# EXTRACT TO READ
--- begin ---

246 N.W. 657 | Iowa | 1933
It appears from the record that one James Butler died on the 27th day of February, 1931, and the coroner of Woodbury county called Samuels Brothers, undertaking parlors, to take charge of the body. The plaintiff firm took the body to its undertaking establishment that evening, to wit, February 27th. W.B. Samuels, one of the plaintiffs, testified: That on the 2nd day of March, defendant made arrangements with the witness for a certain casket, steel vault, embalming charge, hearse and grave and cemetery costs, and all matters necessary to be used in connection with the funeral. Defendant asked if the casket and other matters chosen by him could be furnished for $500, and the plaintiff advised that they *651 would furnish it for that amount. The defendant asked that the body be prepared, put in the casket, and taken down to his home that evening: and when the defendant was asked when he would pay the bill, he replied, "It won't be but a few days, not over a week at the outside. You can get it most any time you come down." The price agreed upon was "the reasonable value for services rendered by us for the various items furnished at defendant's request."
On cross-examination this witness testified that certain other named parties heard the conversation between defendant and the witness; also Mr. Cooley and Mr. Hendrickson heard the agreement. This agreement was made at the Butler home on Monday afternoon following the death on Friday, about four o'clock. When the body was taken, there was no talk about who should or who should not pay the bill. The body was embalmed, and there was no arrangement for the burial of the body until Monday afternoon, when the defendant made the arrangements. The witness knew that the defendant was no relation to the dead man. Defendant told the witness that he had known this dead man for forty years.
A few days after the funeral, the plaintiff wrote the Eagles and asked them if there was any burial benefit provided for the deceased man. He wrote because he heard there was some death benefit, but the plaintiff expected the defendant to pay the bill, and simply wrote the Eagles that they might be able to explain to Mrs. Butler or to the defendant what the status was.
Duckworth, an attorney, was representing the defendant. Plaintiff talked to him once or twice on the street, and finally plaintiff filed a claim against the estate of Butler, deceased, on April 9, 1931. He says he filed this claim because the defendant asked him to do so.
Plaintiff introduced its bookkeeping record, showing the charge of the funeral expenses of James Butler to the defendant. The entry was made on Monday at the time the transaction was made with him (defendant). The only testimony given by the defendant, Bert Falwell, is that he never authorized the plaintiff to file a claim against the estate of James Butler, deceased.
Several letters were introduced in the case which passed between various attorneys, but they have no bearing on the question before us.
At the close of all the testimony, defendant filed a motion for a directed verdict on four grounds: *652
1. The evidence wholly failed to show any agreement upon the part of the defendant to pay the bill sued upon.
2. The evidence affirmatively shows that the claim sued on was charged to the estate of the deceased, James Butler, and a written claim for that amount was filed with the clerk of Woodbury County and sworn to by the plaintiff on the 9th day of April, 1931.
3. That, if a verdict should be returned for the plaintiff, no legal and binding judgment could be rendered thereon.
4. That, if all of the evidence on the part of the plaintiff were true, it would not sustain a finding in favor of the plaintiff in this cause.

--- end ---

# PROBLEM REQUIREMENTS
Quote the stretch of the funeral bill case from "2. The evidence" through "in this cause." word for word.

# ITEMS

--- begin ---

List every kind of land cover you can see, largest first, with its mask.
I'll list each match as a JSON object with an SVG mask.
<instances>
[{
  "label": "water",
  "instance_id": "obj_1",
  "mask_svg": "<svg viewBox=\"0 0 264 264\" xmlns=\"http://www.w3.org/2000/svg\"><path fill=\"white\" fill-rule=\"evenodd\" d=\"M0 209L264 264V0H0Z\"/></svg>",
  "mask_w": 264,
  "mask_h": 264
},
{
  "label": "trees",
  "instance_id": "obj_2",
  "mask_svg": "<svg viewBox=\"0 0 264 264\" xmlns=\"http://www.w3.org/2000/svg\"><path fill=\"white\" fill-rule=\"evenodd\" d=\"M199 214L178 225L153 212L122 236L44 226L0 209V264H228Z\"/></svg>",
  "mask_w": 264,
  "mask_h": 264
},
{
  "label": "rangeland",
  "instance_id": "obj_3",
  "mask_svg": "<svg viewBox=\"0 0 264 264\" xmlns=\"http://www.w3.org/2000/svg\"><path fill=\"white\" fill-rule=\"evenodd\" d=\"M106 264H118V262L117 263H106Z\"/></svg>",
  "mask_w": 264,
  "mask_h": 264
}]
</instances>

--- end ---

# TASK SOLUTION
2. The evidence affirmatively shows that the claim sued on was charged to the estate of the deceased, James Butler, and a written claim for that amount was filed with the clerk of Woodbury County and sworn to by the plaintiff on the 9th day of April, 1931.
3. That, if a verdict should be returned for the plaintiff, no legal and binding judgment could be rendered thereon.
4. That, if all of the evidence on the part of the plaintiff were true, it would not sustain a finding in favor of the plaintiff in this cause.